Explaining jihad as a comprehensive concept embracing peaceful persuasion, passive resistance as well as armed struggle against oppression and injustice is lost in this charged environment
The prevailing largely negative view of Islam in the non-Muslim world is reinforced by the attacks on soft civilian targets like shopping malls and churches. As a result, the world is becoming increasingly familiar with Salafi militants and Deobandi extremists who have instigated terrible acts of terror and violence as part of a jihad or ‘holy war’. Their aggressive acts can hardly be explained away as armed resistance that early Muslims were permitted to engage in but only under certain stringent conditions. They contribute to the growing perception that Islam is in some singular way linked to terrorist violence primarily directed at the other faiths. Even standard intellectual perspectives are tagging Islam as having a predilection for violence. According to this view, Islam is defined as intrinsically violent and one of the primary sources of modern-day violence in the world. To suggest that the history of Islam has certainly not been witness to any more violence than one finds in other traditions is simply not enough.
In a reaction to this perception, Muslims are often forced to categorically deny that Islam has anything to do with terrorist violence. We hear Islamic leaders frequently refer to violence in which individuals or groups who claim an Islamic association are implicated as a debasement and evil distortion of the good and peaceful teachings of Islam. They refer to passages in the Quran that give precedence to the protection of monasteries, churches and synagogues over that of mosques in order to underline their inviolability and the duty of Muslims to safeguard them against any desecration or abuse, and protect freedom of belief. Some argue that Islam stands firmly against injustice and that the defence of religious freedom for all is the foremost just cause within Islam for which arms may be undertaken, as a last resort.
Such apologetic Muslim reactions claim that ‘Islam means peace’ while refusing to acknowledge that violent extremist groups indeed exist and often exercise disproportionate influence within Muslim societies. These elements propagate a reductionist and belligerent view of Islam popularising their views often aided by the global communications media. It is also difficult to argue against the alarming trend in many Islamic societies towards coercion of the majority in matters of the faith. There has been a significant erosion of the protection of freedom of belief and worship and tolerance for followers of minority sects within Islam and other religions.

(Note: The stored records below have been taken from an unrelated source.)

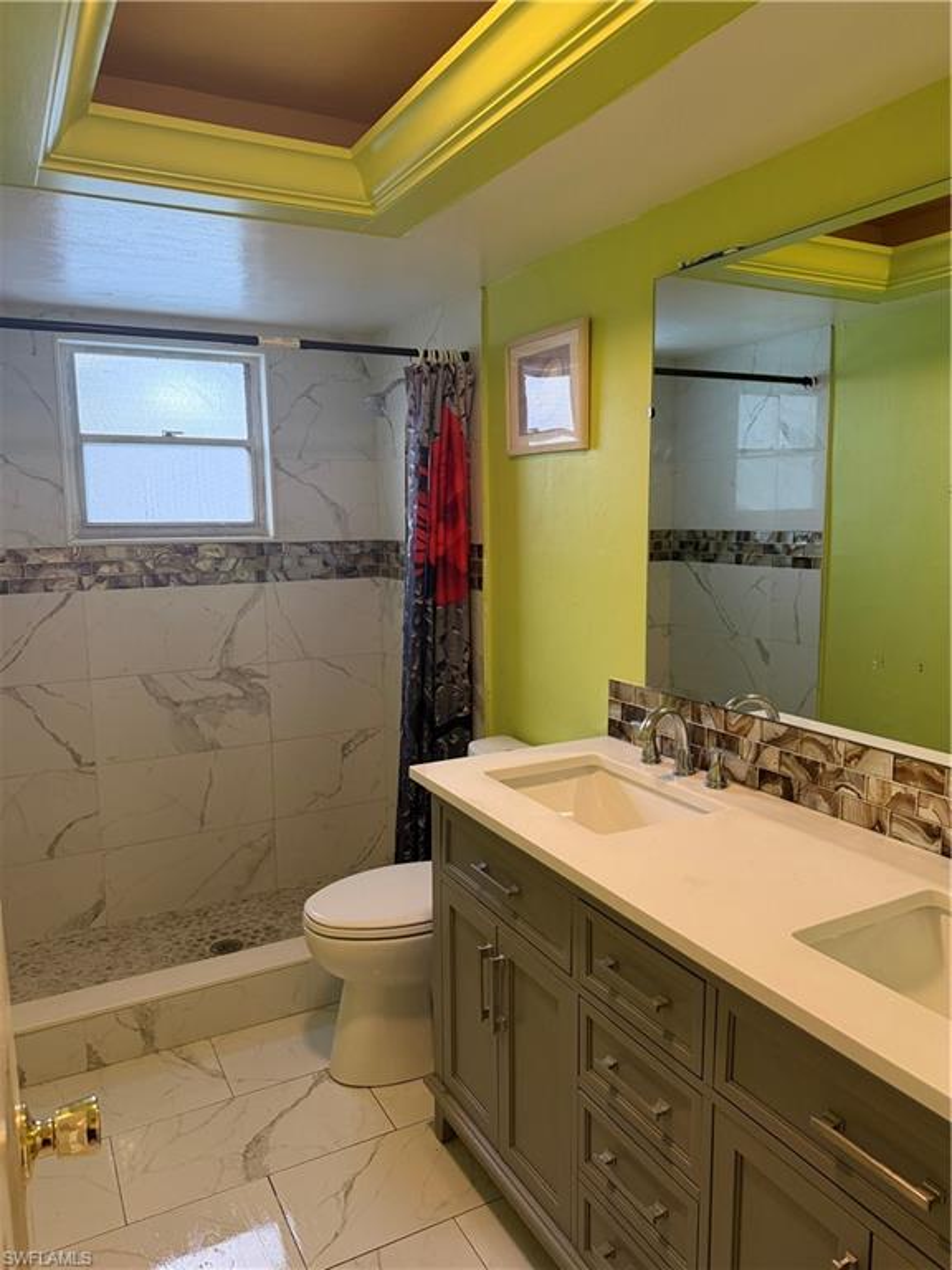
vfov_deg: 71.6
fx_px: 880
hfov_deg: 56.8
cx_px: 476
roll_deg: +0.6
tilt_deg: -7.7
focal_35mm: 24
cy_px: 635
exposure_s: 1/60
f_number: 1.78
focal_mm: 6.76
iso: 320
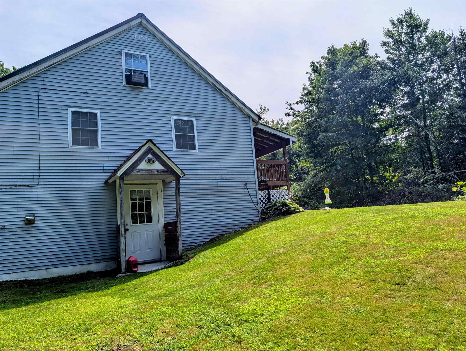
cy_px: 176
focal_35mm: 24
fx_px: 324
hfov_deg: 71.5
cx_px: 233
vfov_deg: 56.9
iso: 21
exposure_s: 1/1727
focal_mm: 6.9
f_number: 1.68
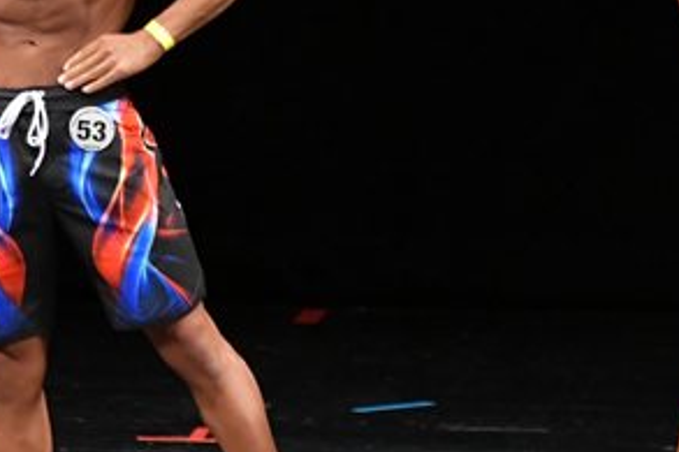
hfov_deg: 2.7
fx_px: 14194
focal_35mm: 753
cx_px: 421
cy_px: 181
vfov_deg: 1.8
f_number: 5.6
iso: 3200
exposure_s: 1/400
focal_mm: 190
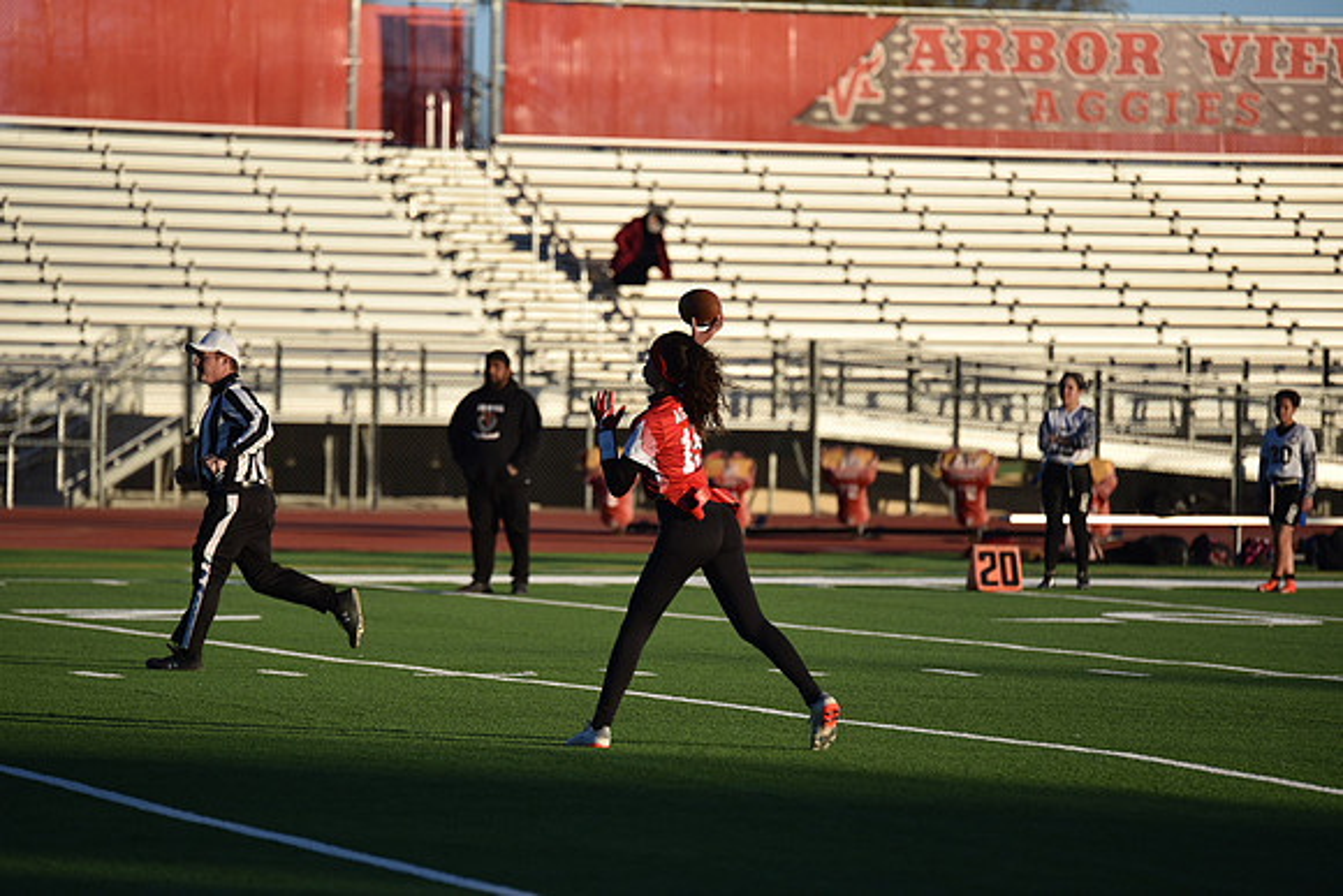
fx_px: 7089
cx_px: 672
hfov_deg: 10.8
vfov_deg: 7.2
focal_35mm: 190
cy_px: 448
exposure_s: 1/4000
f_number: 2.8
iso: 220
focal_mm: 190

One cannot ignore the fact that virtually all Muslims accept that Islam does not have a pacifist tradition and allows for and legitimates the use of violence under certain conditions. This was somewhat mitigated in the past by a spirit of magnanimity, co-existence, forgiveness and reconciliation, which has largely evaporated giving way to a tendency towards vengeance. Explaining jihad as a comprehensive concept embracing peaceful persuasion, passive resistance as well as armed struggle against oppression and injustice is lost in this charged environment. Jihad continues to be equated with aggressive ‘holy war, and, consequently, to many non-Muslims it has come to symbolise Islam as a religion of violence and fanaticism. The modern jihadi adept at terrorising innocents fits the hegemonic classical doctrine of jihad. His foul mission cannot be characterised as a personal spiritual struggle to discipline the lower impulses and base instincts in human nature.
In present times, in many countries some Muslims are engaged in armed conflicts in the name of ‘Islamic jihad’. The violent activities are of two types: guerilla war or proxy war. According to some Islamic scholars, both of these are wholly illegitimate in Islam. Guerilla war is illegitimate in Islam because it is conducted by non-governmental actors, and not an established government. And proxy war is considered illegitimate because it is engaged in by a government without making an open declaration of hostilities. The fact of the matter is that no movement can become a genuine jihad simply because its flag-bearers give it that label. An action can be considered an authentic Islamic jihad only if and when it is fully based on the conditions that Islam has laid down in this regard. If a movement does not fully meet the conditions laid down in Islam for a jihad, it will not be a jihad, but, rather, what is condemned in the Quran as fasad or persecution, chaos and strife.
We can agree that the contemporary global order is not by any stretch of the imagination a just one. However, many non-Muslim societies have found a way to live and prosper despite entrenched social injustices by encouraging democracy and peaceful co-existence. The complex socio-economic and political dimensions of contemporary violence in which Islam is implicated should be studied and simplistic analyses on the issue need to be avoided. The religious and spiritual contradictions within Islam should not be ignored. It remains to be seen whether the distinction between ‘genuine’ and ‘unauthorised’ jihad makes any difference to the struggling Muslims living under despotic and cruel regimes or to those non-Muslims and minorities who are exposed to the jihadi threat.